## Provided text
┌──
Have a nice day... ;-)

**************************************************************

From: Tucker Taft
Sent: Tuesday, February  4, 2003  3:48 PM

Pascal Leroy wrote:
> Randy wrote:
> > One presumes that you'd have a new kind of symbol table file that held a
> > 'lightly' compiled package spec for limited withs. And you'd use the time
> > stamp of that file to create the serial number for obsoleteness checking.
> > Clearly, when you 'really' compiled the spec, the new kind of package spec
> > would have to be updated (otherwise, it wouldn't necessarily match the
> > source file, because the source file could have been edited).
>
> And we would indeed have the same problem.  We would first created a "parsed"
> Diana tree (during "superficial" compilation) and then we would rewrite it to
> make it "analyzed" (during "full" compilation).  Surely that would change the
> timestamp...

After talking with Bob Duff about this a bit, I don't think this
really works.  I think you need to keep around indefinitely both a "full view"
of the package and a "limited view" of the package.  Even after you
do a "full" compile, some units can still do "limited with" and should only
see the limited view.  What I would recommend is you treat them as
pretty much distinct units.  When you fully compile, if there is a limited
view already present, you could check that it is compatible with the full view
(i.e. has the same names in the package/type tree, and the same types are
tagged).

I think if they are not compatible, then and only then does it seem worth
obsoleting the limited view and any units compiled against it.  There seems no
point in hashing the incomplete view, since it is easy enough to check
compatibility.  Hashing would only be an optimization if this compatibility
check turned out to be really expensive.

If a unit requests a limited view, and the only non-obsolete thing you have around
is the full view, I would at that point create the limited view from the full view.
I would bump the time stamp on the limited view only when it is created or updated,
and units compiled against the limited view only worry about that time stamp.
The time stamp of the full view is irrelevant to them.
└──
## Recorded information
┌──
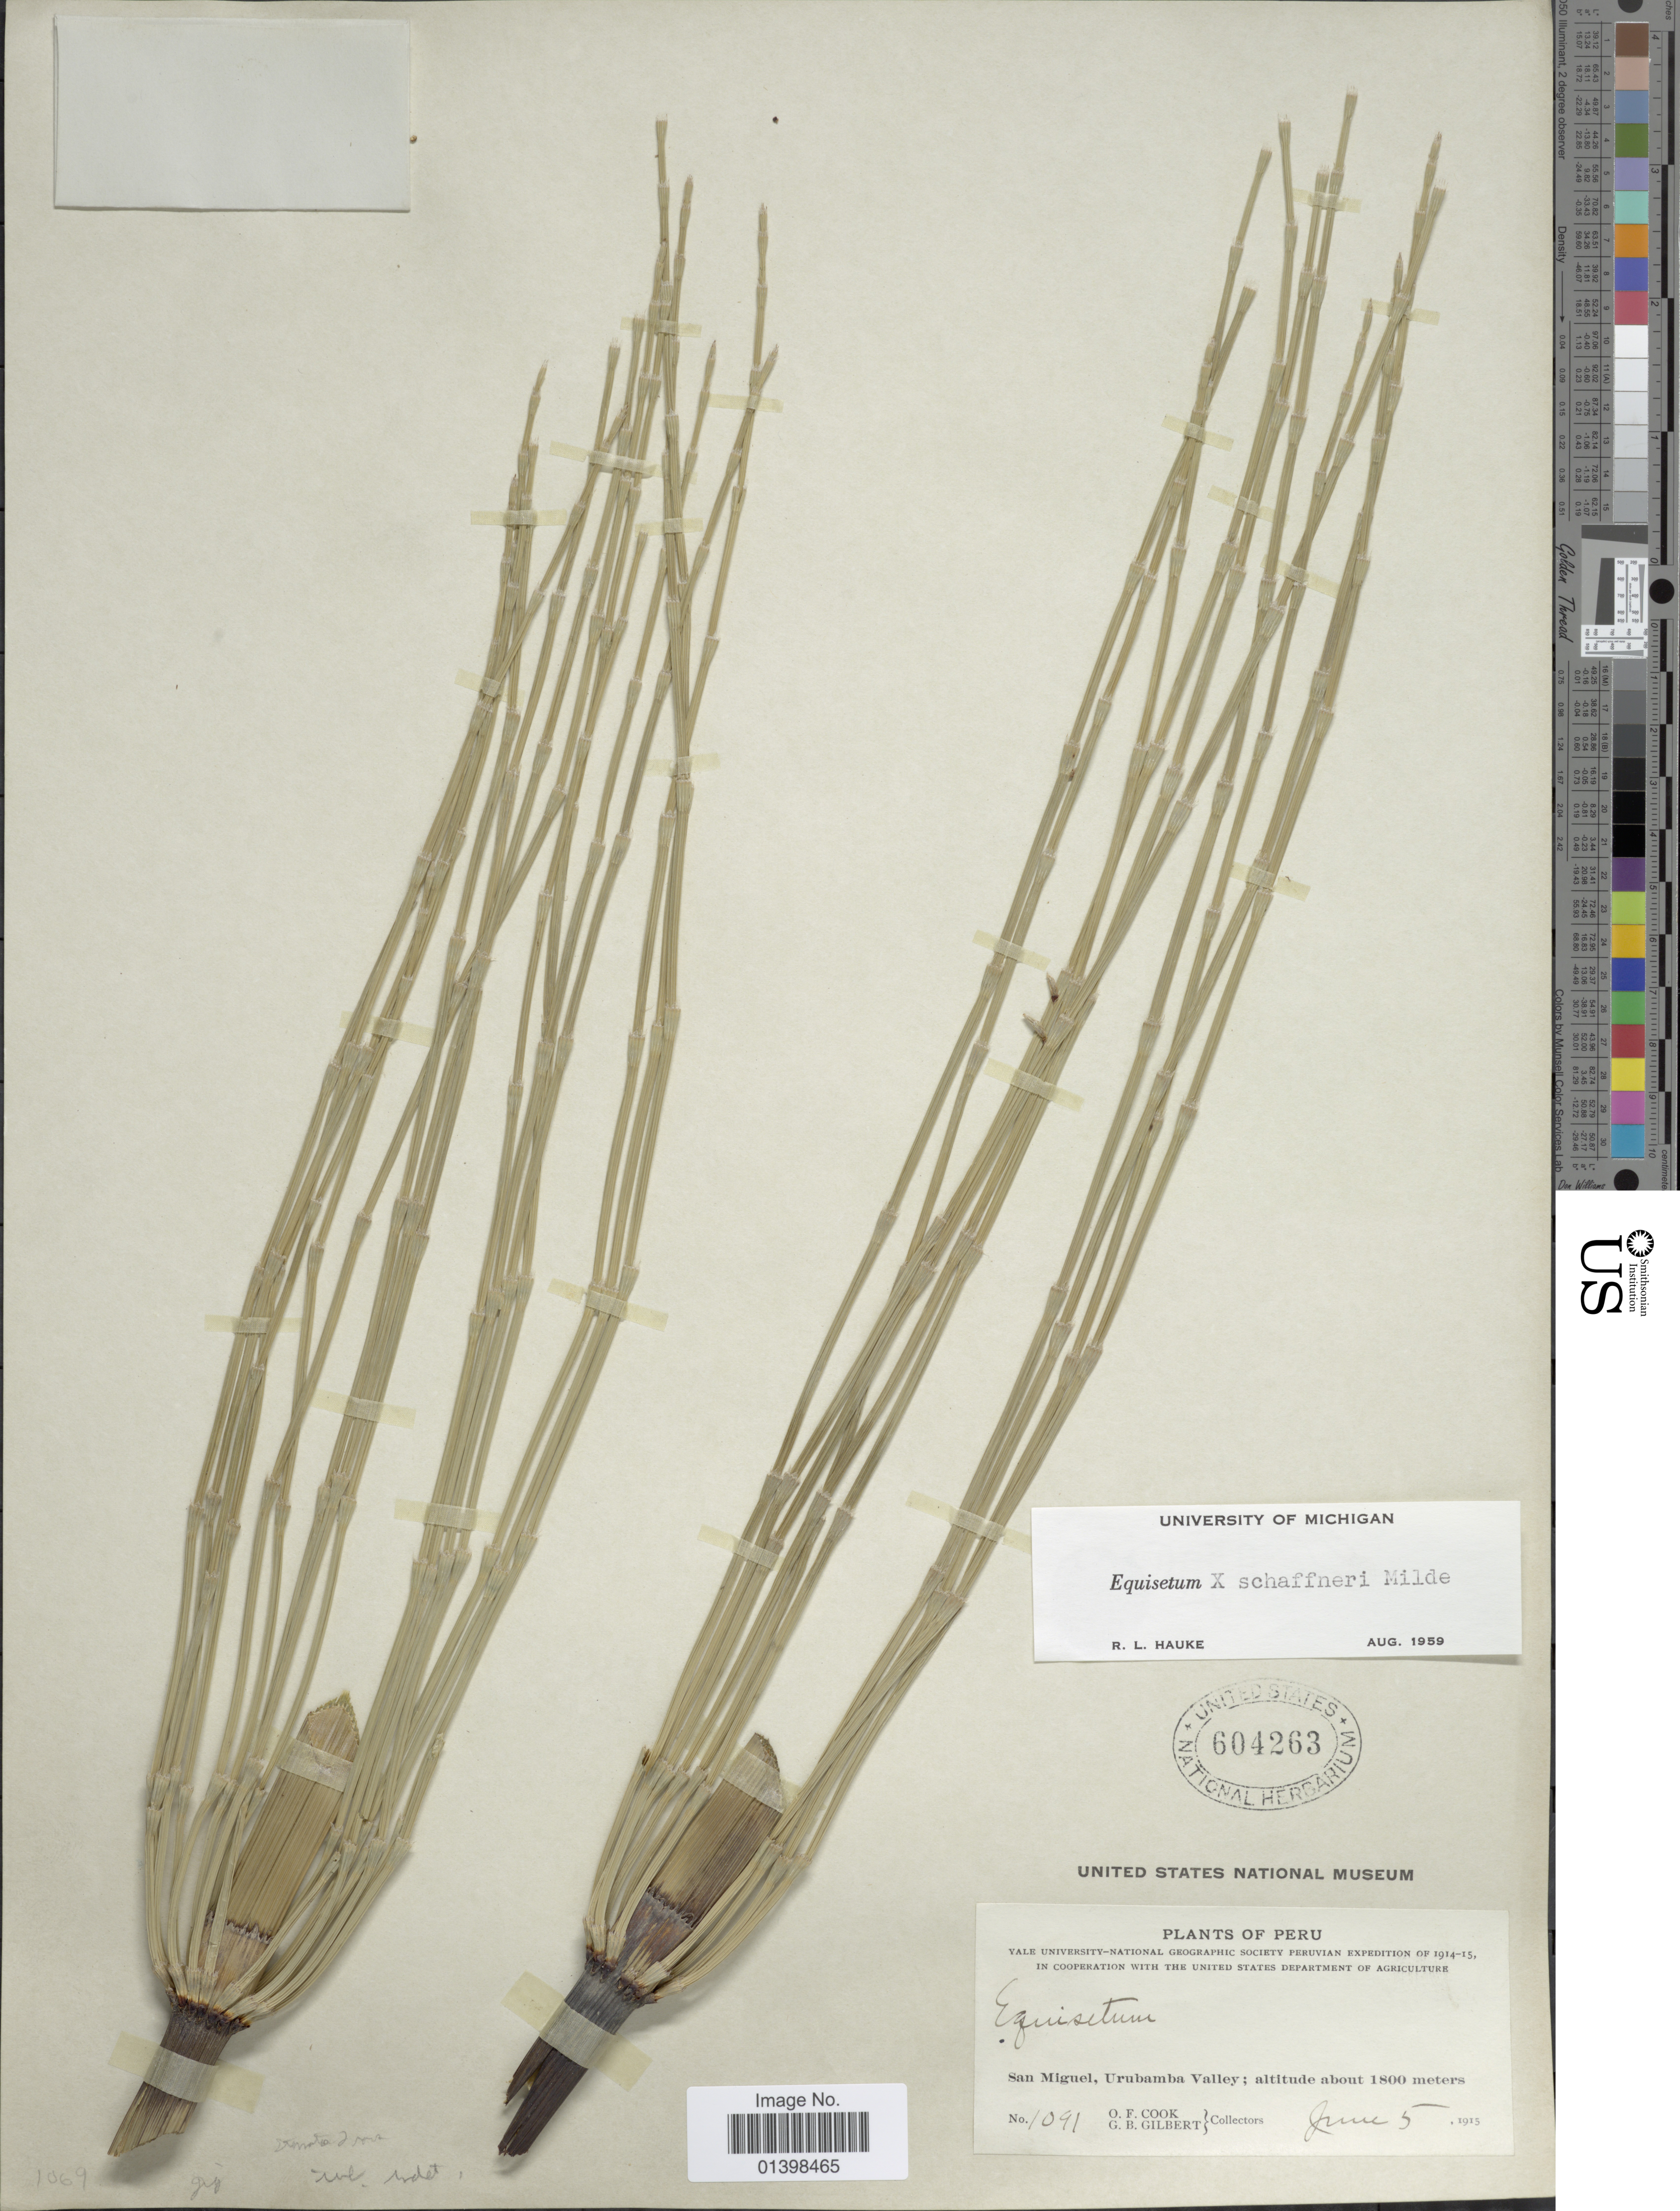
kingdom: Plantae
└──
## What you will do
Answer these from the limited with discussion:
(a) What does Pascal Leroy say would first be created during "superficial" compilation?
(b) Who did Tucker Taft talk with before concluding "I don't think this really works"?
(c) Under what condition does Tucker Taft think it is worth obsoleting the limited view and any units compiled against it?
The lines have no connection to the limited with discussion.

## Task result
(a) A "parsed" Diana tree.
(b) Bob Duff.
(c) Only if the limited view and the full view are not compatible.